- _Dokumenttext_
########

Deutsches Daviscup-Team bleibt nach dem 3:2-Sieg am Rothenbaum über Australien in der Weltgruppe. Stebe sorgte für entscheidenden Punkt.

Hamburg. Szenen wie diese hatten die Tennisfans am Hamburger Rothenbaum lange nicht erlebt. Cedrik-Marcel Stebe und Florian Mayer liefen mit der Deutschlandfahne in den Händen Ehrenrunden, auf der Spielerbank kreiste eine Champagner-Flasche, und als das gesamte Daviscup-Team in der Mitte des Courts Aufstellung nahm, feierte es mit den 4500 Zuschauern minutenlang den Verbleib in der Weltgruppe der 16 besten Tennisnationen. 3:2 hatten die Deutschen im Relegationsmatch Australien besiegt, den dritten Abstieg in die Zweitklassigkeit verhindert und die monatelangen Querelen um die Nationalauswahl vergessen lassen. "Ich bin sehr stolz auf die Leistung dieser Mannschaft. Dieser Erfolg ist das Resultat des Teamgeistes, der den Glauben an die eigenen Stärken erst möglich gemacht hat", sagte Patrik Kühnen, 46. Der Teamchef war nach der Absage von Tommy Haas und dem Rausschmiss Philipp Kohlschreibers ein hohes Risiko bei der Aufstellung eingegangen. Er wurde am Ende belohnt.

########

- _Bereitgestellte Daten_
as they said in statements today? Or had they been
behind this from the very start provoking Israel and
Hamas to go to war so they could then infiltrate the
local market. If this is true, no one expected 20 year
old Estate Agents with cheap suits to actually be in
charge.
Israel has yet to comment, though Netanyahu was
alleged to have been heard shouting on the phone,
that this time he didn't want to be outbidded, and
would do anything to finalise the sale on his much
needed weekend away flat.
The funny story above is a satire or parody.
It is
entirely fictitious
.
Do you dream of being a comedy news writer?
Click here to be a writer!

########

- _Fragen zum Material_
**A)** Fasse den Absatz im Dokumenttext, der mit „Hamburg. Szenen wie diese“ beginnt, als kurze Stichpunktliste zusammen und behalte dabei die wichtigsten Fakten bei.
**B)** Greif den Bericht über den deutschen Daviscup-Sieg gegen Australien nach seinem letzten Satz auf und schreib ihn weiter.
Die Daten stehen in keinem Zusammenhang mit dem Dokumenttext.

- _Ergebnisse_
**A)**
- Am Hamburger Rothenbaum feierte das deutsche Daviscup-Team mit 4500 Zuschauern minutenlang den Verbleib in der Weltgruppe der 16 besten Tennisnationen.
- Cedrik-Marcel Stebe und Florian Mayer liefen mit der Deutschlandfahne Ehrenrunden.
- Im Relegationsmatch besiegten die Deutschen Australien mit 3:2 und verhinderten den dritten Abstieg in die Zweitklassigkeit.
- Der Erfolg ließ die monatelangen Querelen um die Nationalauswahl vergessen.
- Teamchef Patrik Kühnen (46) führte den Sieg auf den Teamgeist der Mannschaft zurück.
- Nach der Absage von Tommy Haas und dem Rausschmiss Philipp Kohlschreibers war Kühnen bei der Aufstellung ein hohes Risiko eingegangen und wurde am Ende belohnt.

**B)**
Dabei hatte der Sieger des Tages gar nicht spielen sollen. Nachdem am Sonnabend Philipp Petzschner/Benjamin Becker gegen Lleyton Hewitt/Chris Guccione das Doppel 3:6, 2:6, 6:2, 6:7 (4:7) verloren hatten und die Australier damit 2:1 in Führung gegangen waren, wollte Kühnen im letzten Einzel gestern den 21 Jahre alten Stebe nicht dem Druck des Gewinnenmüssens aussetzen. Weil aber Petzschner an einer Reizung der Quadrizepssehne am linken Knie laborierte, und er am Mittag nach dem Einschlagen signalisierte, nicht antreten zu können, fehlte Kühnen die Alternative. Stebe musste beim Stand von 2:2 auf den Court.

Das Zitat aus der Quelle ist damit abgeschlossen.